When good ladybugs go bad
Trade shows keep our marketing department busy in September and October. (Which explains the light posting recently.) This year's shows had us pitching our insect traps to retailers in Las Vegas, Reno, Napa, Baltimore and Philadelphia.
It was at a fall trade show several years ago that some True Value dealers started asking me about a small orange beetle that showed up in their homes in large numbers during the fall months. We sell a Japanese Beetle Trap, and the dealers thought that perhaps that product would solve their problems with this home-invading insect of Asian origin. Desperation was evident on their faces as they described the noxious odor and yellowish fluid the beetles emitted. Most reported trying to vacuum up the beetles from the walls and ceilings where they congregated, but this tactic seemed to only make the problem worse.
Turns out that this insect pest is actually a ladybug... a sweet, innocent ladybug -- the most recognizable of all the beneficial insects. How did the good ladybug go bad and become a pest?
Actually, this bug is still technically a good bug, even though it's a nuisance to people when indoors. This particular species of ladybug is named Harmonia axyridis -- or, more commonly, the Asian lady beetle. Like others of its kind (ladybugs, that is), H. axyridis is valuable to gardeners and farmers because it eats aphids by the hundreds. It also devours other soft bodied insects that are pests of ornamental plants, vegetables and fruit trees.
As for appearance, the United States Department of Agriculture says that compared to other lady beetles, "H. axyridis has a wider range of colors and spot numbers... Wings range from black to mustard; spots number zero to many. The most common United States form is mustard to red with 16 or more black spots. But the species is easy to identify from its big false 'eyes' -- twin white football-shaped markings behind the head."
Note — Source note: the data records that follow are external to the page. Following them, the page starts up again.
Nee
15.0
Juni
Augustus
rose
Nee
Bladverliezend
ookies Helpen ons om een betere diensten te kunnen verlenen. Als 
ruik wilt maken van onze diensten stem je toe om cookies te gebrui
The USDA reports that when the Asian lady beetle first came on the scene, it was accidental. The bug was originally a stowaway that first became established from ancestors that entered by ships coming from Asia to the ports of New Orleans and Seattle. In the 1970s and 1980s, USDA entomologists released large numbers of Asian lady beetles in the South, East and Northwest to research their effect on crops -- one of which was pecans. According to one of the scientists involved in the study, the beetle "nearly eliminated pecan aphids" where it was present.
Okay, so it eats aphids and other insect pests, and that's all good. But its presence near homes has been a mixed blessing. According to a researcher at Colorado State University, the Asian lady beetle has now acquired a bad reputation stemming from its autumn habit of invading houses and buildings in search of overwintering sites.
The CSU article continues: "Their ability to reflex bleed, leaving stains on walls, curtains, etc., distinctive odor, and habit of becoming active on warm days has led to their additional designation as an insect pest."
I definitely can't blame the people who have labeled these ladybugs as pests. Beetle juice, beetle stains, and beetle stink in my house would not give me any warm and fuzzy feelings towards them. Some individuals have even reported that they bite people.
Personally, I'd have to look at Asian lady beetles the way I look at bats. Yes, I understand they are beneficial because they eat bad bugs. And they don't mean any harm to people. But if they invade my house, they are a nuisance and I want them dead.